→ Task details
Could you swap every "collectors" in the entries below for "gatherers" and give the lines back with nothing else changed?
_ _ _ _
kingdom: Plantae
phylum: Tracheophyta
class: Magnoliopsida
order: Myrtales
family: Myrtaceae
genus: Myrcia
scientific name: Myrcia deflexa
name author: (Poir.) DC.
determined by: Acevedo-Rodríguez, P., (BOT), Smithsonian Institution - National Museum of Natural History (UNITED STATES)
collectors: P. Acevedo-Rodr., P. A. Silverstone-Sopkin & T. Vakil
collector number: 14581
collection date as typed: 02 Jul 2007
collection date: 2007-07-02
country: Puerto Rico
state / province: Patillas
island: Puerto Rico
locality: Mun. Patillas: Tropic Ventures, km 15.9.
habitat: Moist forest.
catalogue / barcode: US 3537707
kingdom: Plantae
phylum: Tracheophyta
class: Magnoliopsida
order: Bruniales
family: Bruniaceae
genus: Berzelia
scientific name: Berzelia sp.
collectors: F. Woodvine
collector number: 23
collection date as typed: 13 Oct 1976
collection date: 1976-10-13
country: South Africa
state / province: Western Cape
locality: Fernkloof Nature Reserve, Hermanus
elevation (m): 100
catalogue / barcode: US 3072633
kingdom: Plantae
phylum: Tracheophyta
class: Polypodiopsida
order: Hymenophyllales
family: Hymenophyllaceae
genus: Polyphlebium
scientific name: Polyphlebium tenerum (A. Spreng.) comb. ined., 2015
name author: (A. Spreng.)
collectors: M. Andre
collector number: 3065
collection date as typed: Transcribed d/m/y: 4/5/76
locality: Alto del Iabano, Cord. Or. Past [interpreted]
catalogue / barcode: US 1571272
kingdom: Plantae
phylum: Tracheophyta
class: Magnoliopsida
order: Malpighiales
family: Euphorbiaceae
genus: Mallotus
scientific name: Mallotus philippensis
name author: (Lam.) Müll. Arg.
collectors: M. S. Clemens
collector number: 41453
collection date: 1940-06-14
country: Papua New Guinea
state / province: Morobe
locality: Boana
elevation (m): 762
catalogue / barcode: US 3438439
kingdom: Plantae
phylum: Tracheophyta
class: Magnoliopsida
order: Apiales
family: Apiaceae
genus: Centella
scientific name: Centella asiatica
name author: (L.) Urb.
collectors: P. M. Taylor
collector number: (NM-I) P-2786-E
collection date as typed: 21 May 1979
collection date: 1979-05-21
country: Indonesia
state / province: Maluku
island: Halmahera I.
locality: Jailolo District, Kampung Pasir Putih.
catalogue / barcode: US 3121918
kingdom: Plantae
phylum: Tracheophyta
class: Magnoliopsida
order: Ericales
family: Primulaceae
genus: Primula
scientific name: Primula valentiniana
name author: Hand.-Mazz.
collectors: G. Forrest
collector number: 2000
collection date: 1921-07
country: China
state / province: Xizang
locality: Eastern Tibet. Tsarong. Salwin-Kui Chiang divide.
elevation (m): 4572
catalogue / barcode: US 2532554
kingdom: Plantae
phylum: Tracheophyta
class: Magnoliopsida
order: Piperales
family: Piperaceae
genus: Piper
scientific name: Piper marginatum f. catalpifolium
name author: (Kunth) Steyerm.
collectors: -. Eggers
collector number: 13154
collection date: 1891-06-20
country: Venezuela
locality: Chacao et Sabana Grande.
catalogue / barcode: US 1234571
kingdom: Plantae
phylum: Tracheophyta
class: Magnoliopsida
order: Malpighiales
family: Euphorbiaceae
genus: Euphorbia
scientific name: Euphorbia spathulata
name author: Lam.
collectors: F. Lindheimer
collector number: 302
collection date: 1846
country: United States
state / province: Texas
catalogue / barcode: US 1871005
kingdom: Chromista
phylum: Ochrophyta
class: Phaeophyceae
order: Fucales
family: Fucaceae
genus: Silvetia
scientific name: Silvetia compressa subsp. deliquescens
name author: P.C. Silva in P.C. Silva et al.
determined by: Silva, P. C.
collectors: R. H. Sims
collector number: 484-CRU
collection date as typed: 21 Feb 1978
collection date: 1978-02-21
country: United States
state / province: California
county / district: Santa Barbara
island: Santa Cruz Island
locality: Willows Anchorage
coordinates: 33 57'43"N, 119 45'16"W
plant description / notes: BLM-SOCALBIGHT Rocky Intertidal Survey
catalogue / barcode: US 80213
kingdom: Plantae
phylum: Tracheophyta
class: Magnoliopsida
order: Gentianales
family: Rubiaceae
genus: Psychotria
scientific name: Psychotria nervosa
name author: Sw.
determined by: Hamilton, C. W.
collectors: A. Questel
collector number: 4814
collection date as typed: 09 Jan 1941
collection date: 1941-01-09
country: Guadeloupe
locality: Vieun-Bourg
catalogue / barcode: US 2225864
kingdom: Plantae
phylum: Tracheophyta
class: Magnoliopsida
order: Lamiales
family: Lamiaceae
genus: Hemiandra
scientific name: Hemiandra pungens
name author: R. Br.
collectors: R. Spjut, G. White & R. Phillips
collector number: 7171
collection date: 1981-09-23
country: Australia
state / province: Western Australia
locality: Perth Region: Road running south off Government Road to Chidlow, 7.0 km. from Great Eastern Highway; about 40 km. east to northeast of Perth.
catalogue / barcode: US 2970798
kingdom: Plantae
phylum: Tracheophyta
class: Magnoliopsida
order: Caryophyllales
_ _ _ _
→ Final result
kingdom: Plantae
phylum: Tracheophyta
class: Magnoliopsida
order: Myrtales
family: Myrtaceae
genus: Myrcia
scientific name: Myrcia deflexa
name author: (Poir.) DC.
determined by: Acevedo-Rodríguez, P., (BOT), Smithsonian Institution - National Museum of Natural History (UNITED STATES)
gatherers: P. Acevedo-Rodr., P. A. Silverstone-Sopkin & T. Vakil
collector number: 14581
collection date as typed: 02 Jul 2007
collection date: 2007-07-02
country: Puerto Rico
state / province: Patillas
island: Puerto Rico
locality: Mun. Patillas: Tropic Ventures, km 15.9.
habitat: Moist forest.
catalogue / barcode: US 3537707
kingdom: Plantae
phylum: Tracheophyta
class: Magnoliopsida
order: Bruniales
family: Bruniaceae
genus: Berzelia
scientific name: Berzelia sp.
gatherers: F. Woodvine
collector number: 23
collection date as typed: 13 Oct 1976
collection date: 1976-10-13
country: South Africa
state / province: Western Cape
locality: Fernkloof Nature Reserve, Hermanus
elevation (m): 100
catalogue / barcode: US 3072633
kingdom: Plantae
phylum: Tracheophyta
class: Polypodiopsida
order: Hymenophyllales
family: Hymenophyllaceae
genus: Polyphlebium
scientific name: Polyphlebium tenerum (A. Spreng.) comb. ined., 2015
name author: (A. Spreng.)
gatherers: M. Andre
collector number: 3065
collection date as typed: Transcribed d/m/y: 4/5/76
locality: Alto del Iabano, Cord. Or. Past [interpreted]
catalogue / barcode: US 1571272
kingdom: Plantae
phylum: Tracheophyta
class: Magnoliopsida
order: Malpighiales
family: Euphorbiaceae
genus: Mallotus
scientific name: Mallotus philippensis
name author: (Lam.) Müll. Arg.
gatherers: M. S. Clemens
collector number: 41453
collection date: 1940-06-14
country: Papua New Guinea
state / province: Morobe
locality: Boana
elevation (m): 762
catalogue / barcode: US 3438439
kingdom: Plantae
phylum: Tracheophyta
class: Magnoliopsida
order: Apiales
family: Apiaceae
genus: Centella
scientific name: Centella asiatica
name author: (L.) Urb.
gatherers: P. M. Taylor
collector number: (NM-I) P-2786-E
collection date as typed: 21 May 1979
collection date: 1979-05-21
country: Indonesia
state / province: Maluku
island: Halmahera I.
locality: Jailolo District, Kampung Pasir Putih.
catalogue / barcode: US 3121918
kingdom: Plantae
phylum: Tracheophyta
class: Magnoliopsida
order: Ericales
family: Primulaceae
genus: Primula
scientific name: Primula valentiniana
name author: Hand.-Mazz.
gatherers: G. Forrest
collector number: 2000
collection date: 1921-07
country: China
state / province: Xizang
locality: Eastern Tibet. Tsarong. Salwin-Kui Chiang divide.
elevation (m): 4572
catalogue / barcode: US 2532554
kingdom: Plantae
phylum: Tracheophyta
class: Magnoliopsida
order: Piperales
family: Piperaceae
genus: Piper
scientific name: Piper marginatum f. catalpifolium
name author: (Kunth) Steyerm.
gatherers: -. Eggers
collector number: 13154
collection date: 1891-06-20
country: Venezuela
locality: Chacao et Sabana Grande.
catalogue / barcode: US 1234571
kingdom: Plantae
phylum: Tracheophyta
class: Magnoliopsida
order: Malpighiales
family: Euphorbiaceae
genus: Euphorbia
scientific name: Euphorbia spathulata
name author: Lam.
gatherers: F. Lindheimer
collector number: 302
collection date: 1846
country: United States
state / province: Texas
catalogue / barcode: US 1871005
kingdom: Chromista
phylum: Ochrophyta
class: Phaeophyceae
order: Fucales
family: Fucaceae
genus: Silvetia
scientific name: Silvetia compressa subsp. deliquescens
name author: P.C. Silva in P.C. Silva et al.
determined by: Silva, P. C.
gatherers: R. H. Sims
collector number: 484-CRU
collection date as typed: 21 Feb 1978
collection date: 1978-02-21
country: United States
state / province: California
county / district: Santa Barbara
island: Santa Cruz Island
locality: Willows Anchorage
coordinates: 33 57'43"N, 119 45'16"W
plant description / notes: BLM-SOCALBIGHT Rocky Intertidal Survey
catalogue / barcode: US 80213
kingdom: Plantae
phylum: Tracheophyta
class: Magnoliopsida
order: Gentianales
family: Rubiaceae
genus: Psychotria
scientific name: Psychotria nervosa
name author: Sw.
determined by: Hamilton, C. W.
gatherers: A. Questel
collector number: 4814
collection date as typed: 09 Jan 1941
collection date: 1941-01-09
country: Guadeloupe
locality: Vieun-Bourg
catalogue / barcode: US 2225864
kingdom: Plantae
phylum: Tracheophyta
class: Magnoliopsida
order: Lamiales
family: Lamiaceae
genus: Hemiandra
scientific name: Hemiandra pungens
name author: R. Br.
gatherers: R. Spjut, G. White & R. Phillips
collector number: 7171
collection date: 1981-09-23
country: Australia
state / province: Western Australia
locality: Perth Region: Road running south off Government Road to Chidlow, 7.0 km. from Great Eastern Highway; about 40 km. east to northeast of Perth.
catalogue / barcode: US 2970798
kingdom: Plantae
phylum: Tracheophyta
class: Magnoliopsida
order: Caryophyllales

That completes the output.